**Provided text:**
[Start of section]
Our basic policy is to appropriately manage risks in view of our management strategies and risk characteristics and most effectively utilize our capital. By doing so, we are able to increase enterprise value while maintaining sound finances and appropriate operations.
The authorities and responsibilities of organizational entities and of directors and employees involved in risk management are assigned so that conflicts of interest do not arise. In addition, we have established a system that provides for appropriate cross-checks.
We broadly classify and define risks into the following categories, and manage the risks according to their characteristics.
|Risk Category||Risk Definition|
|Market risk||Market risk is the risk of loss resulting from changes in the value of assets and liabilities (including off-balance sheet assets and liabilities) due to fluctuations in risk factors such as interest rates, foreign exchange rates and stock prices and the risk of loss resulting from changes in earnings generated from assets and liabilities.|
|Market liquidity risk||Market liquidity risk is the risk that a financial institution will incur losses because it is unable to conduct market transactions or is forced to conduct transactions at far more unfavorable prices than under normal conditions due to a market crisis and the like.|
|Funding liquidity risk||Funding liquidity risk is the risk that a financial institution will incur losses because it finds it difficult to secure the necessary funds or is forced to obtain funds at far higher interest rates than under normal conditions due to a mismatch between the maturities of assets and liabilities or an unexpected outflow of funds.|
|Credit risk||Credit risk is the risk that a financial institution will incur losses from the decline or elimination of the value of assets (including off-balance sheet assets) due to deterioration in the financial condition of an entity to which credit is provided.|
|Operational risk||The risk that losses will be incurred due to inadequate or failed internal processes, people and systems, or due to external events.|
|Processing risk||The risk of losses arising from failed processing due to negligence, accidents, or fraud by officers or employees.|
|IT system risk||The risk of losses arising from the failure of, the malfunctioning of, defects in, or unauthorized use of IT systems.|
|Information asset risk||The risk of losses arising from the loss, falsification, inappropriate use, or external leakage of information due to IT system damage or inappropriate processing.|
|Legal risk||The risk of losses arising from compensation for damages, penalties, or surcharges, or a decline in customer trust, due to an inability to rigorously comply with laws (including laws,ordinances, internal regulations, and processing procedures, etc.).|
|Human resources risk||The risk of losses arising from discriminatory acts in human resources administration.|
|Tangible assets risk||The risk of losses arising from damages to tangible assets resulting from natural disasters or other events.|
|Reputational risk||The risk of losses arising from the spread among the public, or a certain segment of the public, of false information about us, causing a loss of the Bank's credibility, damage to our image, and as a result, a loss of customers or fund-raising counterparties, or causing a worsening of transaction conditions.|
We have established risk management entities for each risk category as well as the Risk Management Department, which is responsible for monitoring the risks within the risk categories in an integrated manner in order to ensure the effectiveness of our comprehensive risk management. The Risk Management Department operates independently from other departments.
[End of section]
**Data extract:**
[Start of section]
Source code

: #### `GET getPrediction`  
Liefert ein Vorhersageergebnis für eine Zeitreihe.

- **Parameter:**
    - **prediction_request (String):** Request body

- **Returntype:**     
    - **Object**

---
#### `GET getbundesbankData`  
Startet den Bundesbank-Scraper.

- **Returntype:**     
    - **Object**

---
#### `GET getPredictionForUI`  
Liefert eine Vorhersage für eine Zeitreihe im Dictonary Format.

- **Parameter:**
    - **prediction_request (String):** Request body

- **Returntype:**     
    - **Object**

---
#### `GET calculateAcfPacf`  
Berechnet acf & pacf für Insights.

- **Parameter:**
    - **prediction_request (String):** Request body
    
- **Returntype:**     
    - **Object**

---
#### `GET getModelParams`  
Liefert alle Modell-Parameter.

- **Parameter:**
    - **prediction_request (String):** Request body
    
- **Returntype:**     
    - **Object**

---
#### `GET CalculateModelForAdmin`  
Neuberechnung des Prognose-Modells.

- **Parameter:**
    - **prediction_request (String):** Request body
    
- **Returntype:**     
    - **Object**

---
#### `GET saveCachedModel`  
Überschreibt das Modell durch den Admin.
[End of section]
**Task requirements:**
**1.** Please repeat the part of the risk management policy that begins at the words "Our basic policy" and stops after "to their characteristics.".
**2.** According to the risk management policy, which department monitors the risks within the risk categories in an integrated manner?

**Task-by-task answers:**
**1.**
Our basic policy is to appropriately manage risks in view of our management strategies and risk characteristics and most effectively utilize our capital. By doing so, we are able to increase enterprise value while maintaining sound finances and appropriate operations.
The authorities and responsibilities of organizational entities and of directors and employees involved in risk management are assigned so that conflicts of interest do not arise. In addition, we have established a system that provides for appropriate cross-checks.
We broadly classify and define risks into the following categories, and manage the risks according to their characteristics.

**2.** The Risk Management Department